My thoughts and speech echoed those of my family until I was about 13 and had a personal view of segregation during a visit to the South. My most persistent memory of that trip is of the "Colored only" and "White only" signs. They were everywhere: On drinking fountains, public restrooms, theater entrances, swimming pools--I clearly remember an arcade in an amusement park where side-by-side pinball machines were racially labeled.

It troubled my naive teenaged brain. I decided to experiment and started using "Colored" facilities whenever I could. Nothing happened. But I learned there could have been serious repercussions had I been "colored" and used "white" facilities. I could only ask why skin color made such a difference--and I'm still asking.

It's easy to say "Black lives matter." We can shout the slogan, wave it on a sign, wear it on a T-shirt, put it on our Facebook page, and feel virtuous. But do we mean it? Do we feel it? Or are we just being politically correct?
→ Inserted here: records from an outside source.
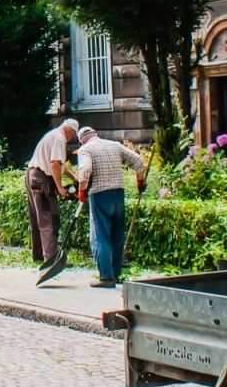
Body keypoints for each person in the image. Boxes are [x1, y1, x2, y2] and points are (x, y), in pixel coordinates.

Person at [73, 127, 146, 288]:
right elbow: (139, 161)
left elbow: (85, 170)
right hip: (118, 194)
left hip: (100, 195)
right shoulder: (114, 145)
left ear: (82, 140)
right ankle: (115, 274)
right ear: (95, 135)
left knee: (100, 236)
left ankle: (106, 277)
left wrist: (81, 191)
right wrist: (139, 182)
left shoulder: (85, 149)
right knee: (116, 235)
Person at [25, 118, 78, 263]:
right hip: (42, 180)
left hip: (32, 176)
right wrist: (60, 187)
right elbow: (54, 164)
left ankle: (38, 256)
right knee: (49, 219)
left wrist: (73, 177)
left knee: (37, 218)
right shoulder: (59, 138)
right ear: (71, 131)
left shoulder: (53, 134)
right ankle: (50, 259)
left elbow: (60, 164)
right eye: (73, 135)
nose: (72, 138)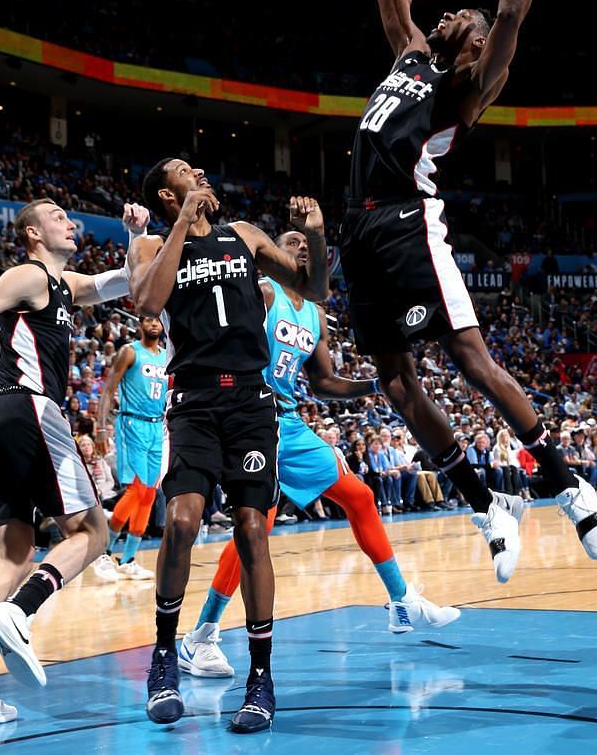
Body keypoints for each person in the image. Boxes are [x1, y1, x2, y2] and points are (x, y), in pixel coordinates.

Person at [339, 0, 597, 585]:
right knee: (396, 384)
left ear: (472, 41)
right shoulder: (408, 55)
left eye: (460, 15)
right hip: (357, 232)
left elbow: (514, 11)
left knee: (467, 357)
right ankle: (485, 501)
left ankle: (566, 483)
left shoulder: (467, 87)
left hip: (406, 221)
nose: (447, 11)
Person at [179, 230, 457, 680]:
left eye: (308, 245)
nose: (302, 248)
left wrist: (375, 387)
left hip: (289, 422)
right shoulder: (264, 293)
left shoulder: (317, 315)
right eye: (292, 242)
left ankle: (401, 602)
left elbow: (324, 382)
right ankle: (200, 636)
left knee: (360, 496)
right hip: (252, 415)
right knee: (257, 530)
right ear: (272, 254)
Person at [130, 158, 329, 733]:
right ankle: (165, 655)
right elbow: (147, 302)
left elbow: (311, 288)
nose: (202, 174)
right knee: (183, 520)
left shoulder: (243, 235)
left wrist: (314, 232)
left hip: (249, 400)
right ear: (168, 193)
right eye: (187, 172)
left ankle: (260, 678)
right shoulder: (151, 247)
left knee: (250, 528)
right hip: (192, 399)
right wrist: (182, 221)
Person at [0, 198, 148, 725]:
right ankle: (20, 611)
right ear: (31, 233)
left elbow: (128, 283)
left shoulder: (64, 285)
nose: (68, 221)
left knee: (14, 552)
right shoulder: (29, 274)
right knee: (94, 533)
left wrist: (133, 234)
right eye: (55, 216)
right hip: (28, 404)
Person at [94, 315, 169, 582]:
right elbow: (108, 389)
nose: (153, 324)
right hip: (131, 423)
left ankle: (127, 559)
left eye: (157, 321)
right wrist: (100, 426)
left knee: (148, 495)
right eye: (148, 320)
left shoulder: (166, 357)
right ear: (140, 325)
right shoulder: (129, 352)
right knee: (135, 490)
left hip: (156, 427)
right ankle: (102, 553)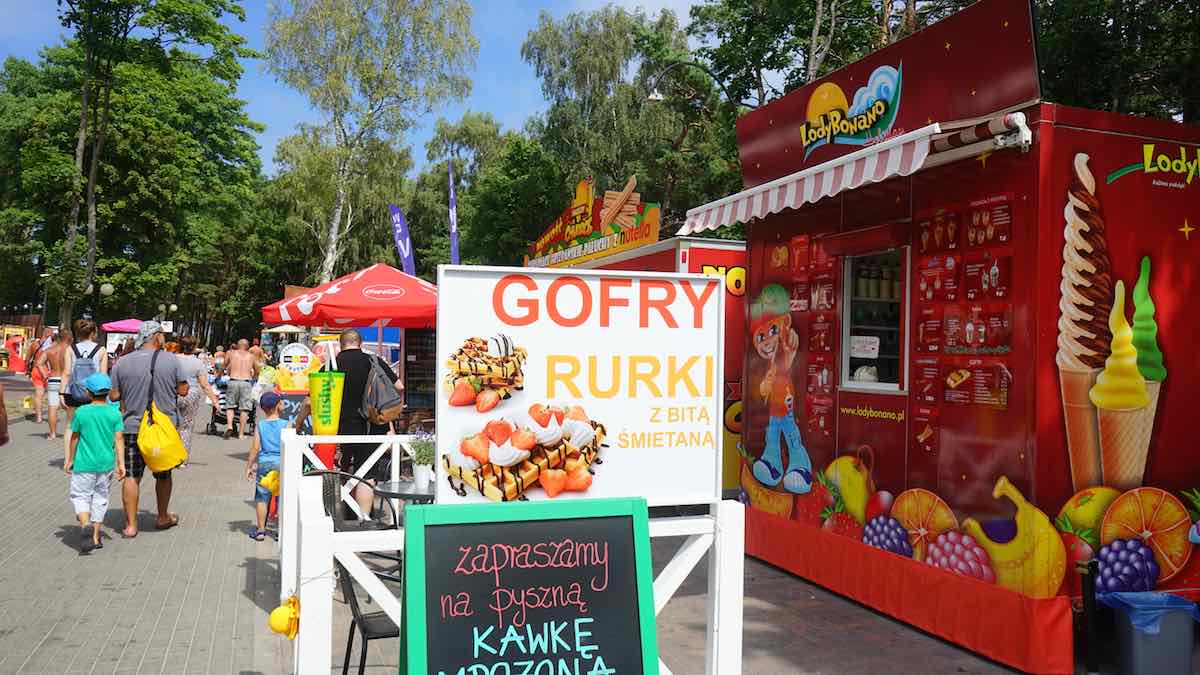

We need to remember that throughout much of American history black lives didn't matter. Or didn't matter much. After long debate in the Continental Congress on how to determine the number of persons in each state for the purposes of representation and taxation, it was decided that each Negro, i.e. slave, would count as 3/5 of a person.

We also need to consider that black deaths matter. How many of us remember that the first person to die in the struggle for American independence was an escaped slave named Crispus Attucks, who was given a hero's burial in Boston? How many slaves lie in unmarked graves throughout the South? How many were innocent victims of lynching? How many were never mourned?

I for one cannot come close to imagining how alienated African-Americans must feel from American history. It has been common knowledge for a very long time that many, if not most, of our Founders were slave owners. We even know some intimate details of slave/master interaction thanks to Thomas Jefferson's relationship with Sally Hemmings.

The journals of the Continental Congress are full of matter-of-fact debates about how to treat "negroes" (the world is usually not capitalized)--not as people, but as property. Samuel Chase of Maryland, a signer of the Declaration and member of Congress for 20 years, put it plainly: "The negroes are wealth,"¹ i.e. chattel.

How do we reconcile the fact that some of the greatest men in the early history of our country contributed to its most infamous institution? Were they hypocrites, or pragmatists, or did it enter their thoughts at all?

Does the greater good offset the injustice?